Dataset entries:
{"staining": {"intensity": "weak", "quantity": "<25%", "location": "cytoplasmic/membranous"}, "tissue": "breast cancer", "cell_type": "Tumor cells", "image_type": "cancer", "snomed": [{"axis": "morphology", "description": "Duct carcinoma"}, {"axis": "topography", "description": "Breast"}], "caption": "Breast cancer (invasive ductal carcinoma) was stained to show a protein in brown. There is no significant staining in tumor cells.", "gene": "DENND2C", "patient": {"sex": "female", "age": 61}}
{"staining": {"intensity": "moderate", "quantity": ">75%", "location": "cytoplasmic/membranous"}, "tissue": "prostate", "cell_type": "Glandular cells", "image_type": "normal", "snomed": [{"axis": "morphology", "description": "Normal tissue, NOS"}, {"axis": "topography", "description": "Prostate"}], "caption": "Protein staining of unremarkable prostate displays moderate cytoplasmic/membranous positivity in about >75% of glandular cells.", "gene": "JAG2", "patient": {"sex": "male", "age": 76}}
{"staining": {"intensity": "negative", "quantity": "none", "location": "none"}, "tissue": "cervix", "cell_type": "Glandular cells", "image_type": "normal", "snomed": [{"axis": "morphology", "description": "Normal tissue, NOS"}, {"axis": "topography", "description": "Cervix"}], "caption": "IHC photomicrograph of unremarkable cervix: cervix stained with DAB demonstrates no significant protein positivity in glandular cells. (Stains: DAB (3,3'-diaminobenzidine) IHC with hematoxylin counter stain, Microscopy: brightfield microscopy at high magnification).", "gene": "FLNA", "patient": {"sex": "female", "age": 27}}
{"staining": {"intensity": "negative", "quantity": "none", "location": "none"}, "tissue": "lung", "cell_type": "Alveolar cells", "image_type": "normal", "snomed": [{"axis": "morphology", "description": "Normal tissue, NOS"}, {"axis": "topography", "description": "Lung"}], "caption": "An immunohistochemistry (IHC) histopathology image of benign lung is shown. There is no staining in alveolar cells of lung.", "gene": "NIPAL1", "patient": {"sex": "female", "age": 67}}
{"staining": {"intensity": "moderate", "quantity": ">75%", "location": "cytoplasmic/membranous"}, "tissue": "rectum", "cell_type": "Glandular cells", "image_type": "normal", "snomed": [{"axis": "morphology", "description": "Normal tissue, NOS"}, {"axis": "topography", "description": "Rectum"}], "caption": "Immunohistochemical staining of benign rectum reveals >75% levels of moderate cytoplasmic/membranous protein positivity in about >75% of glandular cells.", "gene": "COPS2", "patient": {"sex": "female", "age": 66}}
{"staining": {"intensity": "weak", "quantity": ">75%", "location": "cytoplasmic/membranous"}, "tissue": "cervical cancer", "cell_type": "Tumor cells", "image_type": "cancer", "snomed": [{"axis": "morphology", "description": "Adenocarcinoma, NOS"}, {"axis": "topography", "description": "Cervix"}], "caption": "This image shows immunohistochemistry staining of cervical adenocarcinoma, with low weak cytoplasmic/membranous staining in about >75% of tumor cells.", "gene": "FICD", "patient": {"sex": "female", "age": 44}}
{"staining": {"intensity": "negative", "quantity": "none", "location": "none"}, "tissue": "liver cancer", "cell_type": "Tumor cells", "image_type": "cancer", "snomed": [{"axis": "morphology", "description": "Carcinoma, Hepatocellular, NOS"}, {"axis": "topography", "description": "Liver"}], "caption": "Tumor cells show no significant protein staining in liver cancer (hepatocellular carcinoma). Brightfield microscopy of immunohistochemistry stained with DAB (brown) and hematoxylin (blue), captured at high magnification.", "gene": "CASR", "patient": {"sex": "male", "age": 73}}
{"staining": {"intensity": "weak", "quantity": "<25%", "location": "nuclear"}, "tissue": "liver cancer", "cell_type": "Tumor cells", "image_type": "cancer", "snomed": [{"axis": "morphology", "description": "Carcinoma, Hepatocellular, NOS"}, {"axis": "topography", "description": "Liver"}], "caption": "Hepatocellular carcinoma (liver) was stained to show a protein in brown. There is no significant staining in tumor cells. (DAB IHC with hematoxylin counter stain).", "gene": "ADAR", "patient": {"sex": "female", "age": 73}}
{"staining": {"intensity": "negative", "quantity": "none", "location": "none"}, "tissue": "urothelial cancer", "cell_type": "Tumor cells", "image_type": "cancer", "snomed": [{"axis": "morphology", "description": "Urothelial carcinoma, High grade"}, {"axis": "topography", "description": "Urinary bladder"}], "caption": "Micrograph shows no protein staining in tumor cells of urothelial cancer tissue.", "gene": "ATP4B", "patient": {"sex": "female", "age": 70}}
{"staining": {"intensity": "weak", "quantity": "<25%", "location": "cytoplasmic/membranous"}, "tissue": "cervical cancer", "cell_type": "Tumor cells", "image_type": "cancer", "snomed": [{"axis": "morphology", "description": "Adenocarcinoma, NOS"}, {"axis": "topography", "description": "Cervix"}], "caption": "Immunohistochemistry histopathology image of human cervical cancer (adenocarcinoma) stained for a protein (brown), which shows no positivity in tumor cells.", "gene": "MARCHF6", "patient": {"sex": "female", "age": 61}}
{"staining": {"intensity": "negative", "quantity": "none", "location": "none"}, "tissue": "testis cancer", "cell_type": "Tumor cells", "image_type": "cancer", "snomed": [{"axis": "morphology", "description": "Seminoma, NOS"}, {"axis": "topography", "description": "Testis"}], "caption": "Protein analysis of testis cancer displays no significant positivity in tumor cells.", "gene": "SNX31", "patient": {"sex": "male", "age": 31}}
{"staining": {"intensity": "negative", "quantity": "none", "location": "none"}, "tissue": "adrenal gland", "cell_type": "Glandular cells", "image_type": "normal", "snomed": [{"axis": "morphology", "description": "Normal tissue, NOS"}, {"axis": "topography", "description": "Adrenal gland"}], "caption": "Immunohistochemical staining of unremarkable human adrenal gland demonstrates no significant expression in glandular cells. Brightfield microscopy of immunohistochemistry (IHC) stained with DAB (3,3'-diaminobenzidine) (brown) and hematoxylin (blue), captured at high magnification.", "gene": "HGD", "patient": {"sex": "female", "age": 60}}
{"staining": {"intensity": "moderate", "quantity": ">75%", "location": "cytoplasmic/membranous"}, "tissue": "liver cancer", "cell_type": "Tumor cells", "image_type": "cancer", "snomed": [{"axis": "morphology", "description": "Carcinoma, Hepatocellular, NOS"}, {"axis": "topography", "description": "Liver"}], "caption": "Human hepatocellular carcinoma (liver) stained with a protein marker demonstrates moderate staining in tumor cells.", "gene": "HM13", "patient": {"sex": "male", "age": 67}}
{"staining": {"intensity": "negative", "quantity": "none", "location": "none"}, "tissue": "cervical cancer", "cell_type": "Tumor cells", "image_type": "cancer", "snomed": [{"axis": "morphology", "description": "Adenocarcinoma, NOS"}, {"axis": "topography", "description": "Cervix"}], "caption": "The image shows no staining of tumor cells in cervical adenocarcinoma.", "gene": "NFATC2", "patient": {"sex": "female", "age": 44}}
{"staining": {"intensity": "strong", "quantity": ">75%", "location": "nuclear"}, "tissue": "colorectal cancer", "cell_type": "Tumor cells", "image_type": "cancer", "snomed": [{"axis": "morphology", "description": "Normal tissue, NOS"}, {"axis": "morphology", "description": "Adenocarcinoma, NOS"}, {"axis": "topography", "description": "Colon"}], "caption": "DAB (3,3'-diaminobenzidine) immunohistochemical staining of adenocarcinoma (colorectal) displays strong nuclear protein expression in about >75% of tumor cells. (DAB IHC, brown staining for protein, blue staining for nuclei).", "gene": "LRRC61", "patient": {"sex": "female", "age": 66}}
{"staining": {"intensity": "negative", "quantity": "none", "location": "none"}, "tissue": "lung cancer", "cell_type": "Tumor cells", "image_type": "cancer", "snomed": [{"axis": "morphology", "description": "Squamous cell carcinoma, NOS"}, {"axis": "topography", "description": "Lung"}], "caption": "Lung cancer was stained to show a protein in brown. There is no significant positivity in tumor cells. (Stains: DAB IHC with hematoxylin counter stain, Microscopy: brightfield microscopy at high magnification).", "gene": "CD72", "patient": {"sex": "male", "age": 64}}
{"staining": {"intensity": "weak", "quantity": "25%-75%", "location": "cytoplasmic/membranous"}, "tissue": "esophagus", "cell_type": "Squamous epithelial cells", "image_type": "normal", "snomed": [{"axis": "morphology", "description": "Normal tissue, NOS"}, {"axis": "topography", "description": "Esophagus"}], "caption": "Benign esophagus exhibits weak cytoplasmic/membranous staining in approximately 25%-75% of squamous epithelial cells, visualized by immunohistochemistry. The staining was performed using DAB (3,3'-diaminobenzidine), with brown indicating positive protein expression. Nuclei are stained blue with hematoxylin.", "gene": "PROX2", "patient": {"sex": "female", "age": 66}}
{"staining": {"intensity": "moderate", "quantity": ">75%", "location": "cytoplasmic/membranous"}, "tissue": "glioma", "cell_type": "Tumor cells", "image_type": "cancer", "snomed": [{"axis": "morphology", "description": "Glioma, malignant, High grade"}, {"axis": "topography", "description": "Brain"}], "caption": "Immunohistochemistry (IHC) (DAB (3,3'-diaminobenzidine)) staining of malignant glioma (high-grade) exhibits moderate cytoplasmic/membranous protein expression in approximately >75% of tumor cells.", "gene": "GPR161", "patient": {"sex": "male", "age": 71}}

**What is expected**
When the line with "(3,3'-diaminobenzidine) immunohistochemical staining" is reached in the data above, begin copying, and stop after the line with "cancer was stained"; copy each line exactly, both ends included.

**Answer below**
{"staining": {"intensity": "strong", "quantity": ">75%", "location": "nuclear"}, "tissue": "colorectal cancer", "cell_type": "Tumor cells", "image_type": "cancer", "snomed": [{"axis": "morphology", "description": "Normal tissue, NOS"}, {"axis": "morphology", "description": "Adenocarcinoma, NOS"}, {"axis": "topography", "description": "Colon"}], "caption": "DAB (3,3'-diaminobenzidine) immunohistochemical staining of adenocarcinoma (colorectal) displays strong nuclear protein expression in about >75% of tumor cells. (DAB IHC, brown staining for protein, blue staining for nuclei).", "gene": "LRRC61", "patient": {"sex": "female", "age": 66}}
{"staining": {"intensity": "negative", "quantity": "none", "location": "none"}, "tissue": "lung cancer", "cell_type": "Tumor cells", "image_type": "cancer", "snomed": [{"axis": "morphology", "description": "Squamous cell carcinoma, NOS"}, {"axis": "topography", "description": "Lung"}], "caption": "Lung cancer was stained to show a protein in brown. There is no significant positivity in tumor cells. (Stains: DAB IHC with hematoxylin counter stain, Microscopy: brightfield microscopy at high magnification).", "gene": "CD72", "patient": {"sex": "male", "age": 64}}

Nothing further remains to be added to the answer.